##### TEXT PROVIDED #####

C# strings are an interesting topic. In C# strings are immutable, that means once you construct an instance of a string it can no longer be altered.

A statement like the following actually constructs 3 different instances of strings.

1 string myString = "Hello" + "Mo";

Strings seem to be smarter in C#, because of the intern table. The string intern table manages references to all strings. If an instance of “Mo” has already been created, when using the same literal the same instance is referenced from the intern table. If either variable referencing the instance of “Mo” is changed then a copy is made and only the changed string is effected.

Coming from a C background you would think that if two pointers are referencing the same area in memory, that when one one pointer alters the value at the location in memory then the value is changed for both pointers because they are both referencing the same area in memory. C# seems to manage this quite nicely!

”” actually constructs an instance of a string object. String.Empty does not, although the overhead is probably quite small it’s something to be aware of. I prefer String.Empty, just because the sight of quotation marks kind of makes me weary. (Move it to a const or #Define is what the C in my says!)

A static method that I think is under used is String.IsNullOrEmpty(). Instead of checking to see if an instance of a string is equal to “” use the static method I just mentioned.

Kind of sloppy code…

if( myString != "" ){}

Better code…

if( null != myString && myString.Length > 0 ){}

My preferred version…

if( !String.IsNullOrEmpty( myString ) ){ }

Carriage return, new lines like the following… “\r\n” should be replaced by Environment.Newline; This allows you to write environment agnostic code. In Unix environments, I believe the new line character is “\n”, however on Non-Unix it seems to be “\r\n”. As the .NET platform moves to Linux and Mac, this can come in quite handy. (Maybe some day… got Mono!?)

##### STUDY MATERIAL #####

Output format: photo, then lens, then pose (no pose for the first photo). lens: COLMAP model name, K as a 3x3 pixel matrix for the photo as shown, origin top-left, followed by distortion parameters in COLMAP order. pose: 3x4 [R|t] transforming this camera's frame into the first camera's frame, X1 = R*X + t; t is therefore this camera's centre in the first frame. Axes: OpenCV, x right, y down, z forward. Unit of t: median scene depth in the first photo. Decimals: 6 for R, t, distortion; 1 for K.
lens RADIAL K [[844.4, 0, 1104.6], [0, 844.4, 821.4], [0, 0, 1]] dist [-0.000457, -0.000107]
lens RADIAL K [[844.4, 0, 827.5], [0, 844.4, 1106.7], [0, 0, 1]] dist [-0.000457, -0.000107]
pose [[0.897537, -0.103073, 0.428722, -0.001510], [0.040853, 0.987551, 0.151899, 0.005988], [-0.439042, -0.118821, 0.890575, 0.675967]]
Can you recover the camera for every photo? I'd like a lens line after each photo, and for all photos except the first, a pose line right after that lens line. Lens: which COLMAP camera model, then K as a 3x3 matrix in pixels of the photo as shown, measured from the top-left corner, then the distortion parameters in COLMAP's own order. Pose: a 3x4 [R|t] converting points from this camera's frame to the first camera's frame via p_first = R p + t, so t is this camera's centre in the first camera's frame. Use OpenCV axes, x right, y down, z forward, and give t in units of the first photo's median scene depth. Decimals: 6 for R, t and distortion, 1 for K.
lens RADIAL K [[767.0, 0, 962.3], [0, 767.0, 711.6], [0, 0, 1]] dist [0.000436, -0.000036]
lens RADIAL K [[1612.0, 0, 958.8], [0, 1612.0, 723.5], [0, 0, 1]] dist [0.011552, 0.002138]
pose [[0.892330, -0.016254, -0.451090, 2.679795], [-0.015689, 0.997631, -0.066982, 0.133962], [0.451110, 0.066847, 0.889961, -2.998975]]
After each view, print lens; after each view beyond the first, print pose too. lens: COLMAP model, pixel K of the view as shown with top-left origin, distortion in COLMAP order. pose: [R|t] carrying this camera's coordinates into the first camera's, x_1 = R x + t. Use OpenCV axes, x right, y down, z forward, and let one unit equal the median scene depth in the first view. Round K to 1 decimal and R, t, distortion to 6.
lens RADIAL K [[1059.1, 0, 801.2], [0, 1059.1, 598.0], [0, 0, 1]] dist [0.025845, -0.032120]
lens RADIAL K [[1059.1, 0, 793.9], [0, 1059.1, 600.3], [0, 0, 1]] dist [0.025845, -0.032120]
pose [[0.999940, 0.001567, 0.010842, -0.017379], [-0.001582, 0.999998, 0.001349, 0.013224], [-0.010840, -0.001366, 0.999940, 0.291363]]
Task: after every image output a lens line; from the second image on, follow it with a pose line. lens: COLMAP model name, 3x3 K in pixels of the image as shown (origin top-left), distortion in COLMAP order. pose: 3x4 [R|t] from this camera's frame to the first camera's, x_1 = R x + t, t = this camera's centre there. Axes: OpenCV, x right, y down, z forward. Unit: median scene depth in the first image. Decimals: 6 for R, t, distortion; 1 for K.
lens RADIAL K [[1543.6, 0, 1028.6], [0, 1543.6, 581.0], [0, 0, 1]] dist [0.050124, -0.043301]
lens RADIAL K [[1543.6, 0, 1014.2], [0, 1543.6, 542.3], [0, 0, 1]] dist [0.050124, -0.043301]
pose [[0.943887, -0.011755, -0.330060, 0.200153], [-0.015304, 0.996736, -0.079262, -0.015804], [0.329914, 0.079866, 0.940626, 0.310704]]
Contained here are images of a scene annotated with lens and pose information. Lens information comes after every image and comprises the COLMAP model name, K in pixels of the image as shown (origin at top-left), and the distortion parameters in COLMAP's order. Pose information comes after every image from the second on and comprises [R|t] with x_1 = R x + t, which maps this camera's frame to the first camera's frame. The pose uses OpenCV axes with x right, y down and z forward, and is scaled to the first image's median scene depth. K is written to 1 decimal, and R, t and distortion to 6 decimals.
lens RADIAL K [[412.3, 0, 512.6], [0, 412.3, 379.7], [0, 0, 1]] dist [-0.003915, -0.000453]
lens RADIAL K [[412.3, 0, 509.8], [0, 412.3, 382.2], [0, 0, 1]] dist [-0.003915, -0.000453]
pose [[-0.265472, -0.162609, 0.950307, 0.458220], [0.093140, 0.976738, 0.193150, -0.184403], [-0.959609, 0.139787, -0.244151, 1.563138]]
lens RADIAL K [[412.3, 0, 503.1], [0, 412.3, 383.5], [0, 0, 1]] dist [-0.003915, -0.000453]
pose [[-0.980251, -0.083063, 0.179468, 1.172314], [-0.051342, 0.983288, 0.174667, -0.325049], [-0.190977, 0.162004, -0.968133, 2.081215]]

#####

TASKS AND EXERCISES:
1 > In the passage on C# strings, substitute "string pool" for "intern table" and write out everything from "1 string myString" down to "this quite nicely!".
2 > Answer these questions from the passage on C# strings:
(a) What property of C# strings means an instance cannot be altered once it is constructed?
(b) Which static method does the writer prefer for checking whether a string is null or empty?
(c) What new line character does the writer believe Unix environments use?
3 > Carry the passage on C# strings forward, beginning after its final sentence.
The lines play no part in this exercise.

SOLVED TASKS:
1 >
1 string myString = "Hello" + "Mo";

Strings seem to be smarter in C#, because of the string pool. The string string pool manages references to all strings. If an instance of “Mo” has already been created, when using the same literal the same instance is referenced from the string pool. If either variable referencing the instance of “Mo” is changed then a copy is made and only the changed string is effected.

Coming from a C background you would think that if two pointers are referencing the same area in memory, that when one one pointer alters the value at the location in memory then the value is changed for both pointers because they are both referencing the same area in memory. C# seems to manage this quite nicely!

2 >
(a) C# strings are immutable.
(b) String.IsNullOrEmpty().
(c) "\n"

3 >
Our good friend String literals… FxCop always screams at the sight of string literals in code. A great tool for re factoring literals into a resource file is the “Resource Refactoring Tool” which can be found on CodePlex… check it out!

But I am still unsure as to when string literals should be re factored to a resource file and when it is OK to keep them. One thing I can say is this… please be aware that if you have hard coded string literals, this is also hard coded in the MSIL. So hard coded user names and passwords are definitely a bad idea…. (Especially since anyone with access to your assembly, can disassemble it back to IL.)

All I really know about strings is that they are tricky, some people say use StringBuilder versus concatenating strings. Some say StringBuilder is more efficient when concatenating strings in loops, other say it’s only more efficient if a certain number of concatenations are performed. Some say string literals are more efficient then string constants because of the string intern table. FxCop says that string literals should be re factored to resource files, which makes sense for localization and strings that appear on UI.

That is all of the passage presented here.